On Fri, 8 May 2020, Ben Gamari wrote:

We can debate whether partial functions like `fromJust` should exist; however,
the fact of the matter is that they do exist and they are used.

That's not my point. I say: fromJust on Nothing is a programming error, ok. We must debug this. HasCallStack helps here. However, it does not have to do with exceptions or with the proposals as I understand them.

Furthermore, even `base`'s own IO library (e.g. `openFile`) uses
synchronous exceptions to report errors.

Right. I say: Such exceptions are part of the public interface and should be expressed in types.
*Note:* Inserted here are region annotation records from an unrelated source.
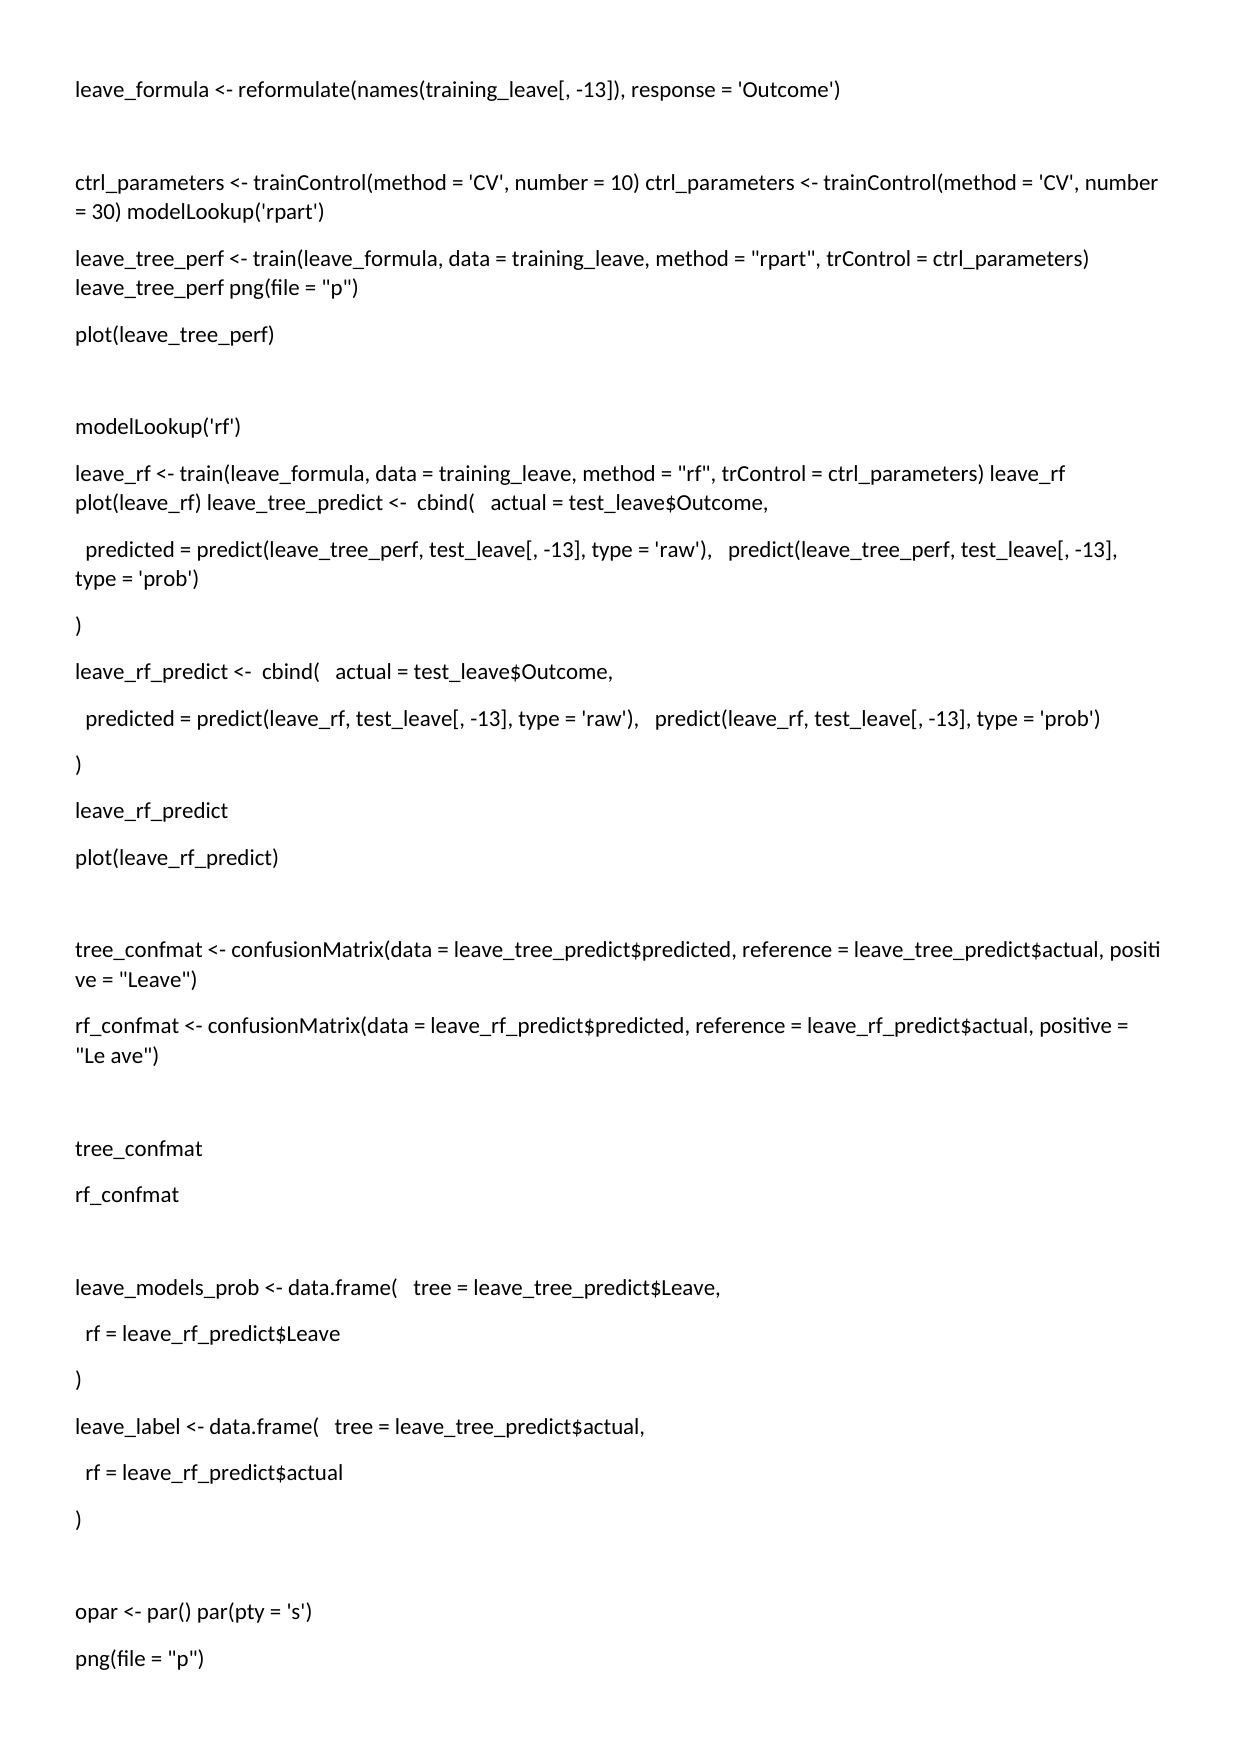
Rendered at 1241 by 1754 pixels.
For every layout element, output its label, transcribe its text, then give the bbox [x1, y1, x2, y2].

text rf_confmat [75, 1180, 1165, 1208]
text rf = leave_rf_predict$Leave [75, 1319, 1165, 1347]
text leave_tree_perf <- train(leave_formula, data = training_leave, method = "rpart", trControl = ctrl_parameters) leave_tree_perf png(file = "p") [75, 244, 1165, 301]
text predicted = predict(leave_tree_perf, test_leave[, -13], type = 'raw'), predict(leave_tree_perf, test_leave[, -13], type = 'prob') [75, 535, 1165, 593]
text leave_formula <- reformulate(names(training_leave[, -13]), response = 'Outcome') [75, 75, 1165, 103]
text predicted = predict(leave_rf, test_leave[, -13], type = 'raw'), predict(leave_rf, test_leave[, -13], type = 'prob') [75, 704, 1165, 732]
text leave_models_prob <- data.frame( tree = leave_tree_predict$Leave, [75, 1273, 1165, 1301]
text leave_label <- data.frame( tree = leave_tree_predict$actual, [75, 1412, 1165, 1440]
text tree_confmat [75, 1134, 1165, 1162]
text png(file = "p") [75, 1644, 1165, 1672]
text leave_rf_predict [75, 796, 1165, 824]
text plot(leave_rf_predict) [75, 843, 1165, 871]
text ) [75, 750, 1165, 778]
text tree_confmat <- confusionMatrix(data = leave_tree_predict$predicted, reference = leave_tree_predict$actual, positi ve = "Leave") [75, 935, 1165, 993]
text leave_rf <- train(leave_formula, data = training_leave, method = "rf", trControl = ctrl_parameters) leave_rf plot(leave_rf) leave_tree_predict <- cbind( actual = test_leave$Outcome, [75, 459, 1165, 517]
text modelLookup('rf') [75, 412, 1165, 441]
text rf_confmat <- confusionMatrix(data = leave_rf_predict$predicted, reference = leave_rf_predict$actual, positive = "Le ave") [75, 1011, 1165, 1069]
text ) [75, 1505, 1165, 1533]
text plot(leave_tree_perf) [75, 320, 1165, 348]
text ) [75, 1366, 1165, 1394]
text leave_rf_predict <- cbind( actual = test_leave$Outcome, [75, 657, 1165, 685]
text ctrl_parameters <- trainControl(method = 'CV', number = 10) ctrl_parameters <- trainControl(method = 'CV', number = 30) modelLookup('rpart') [75, 168, 1165, 225]
text rf = leave_rf_predict$actual [75, 1458, 1165, 1486]
text ) [75, 611, 1165, 639]
text opar <- par() par(pty = 's') [75, 1597, 1165, 1625]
If you encounter any problems when not doing this, I would first try to solve the problem with exceptions explicit in the type. E.g. Haddock for openFile says:

This operation may fail with:

* isAlreadyInUseError ...
* isDoesNotExistError ...
* isPermissionError ...

Thus the type should be:

openFile ::
   (AlreadyInUseException e,
    DoesNotExistException e,
    PermissionException e) =>
   FilePath -> IOMode -> ExceptT e IO Handle


Perhaps this helps to shed some light on the motivation?

Unfortunately no. I only see the immortal confusion about (programming) errors vs. (IO) exceptions. And I think that part of this confusion is that IO exceptions in 'base' are hidden in the IO type and that there are hybrid functions like 'throw' that can be called like 'error' but they cause IO exceptions that can be caught by 'catch'.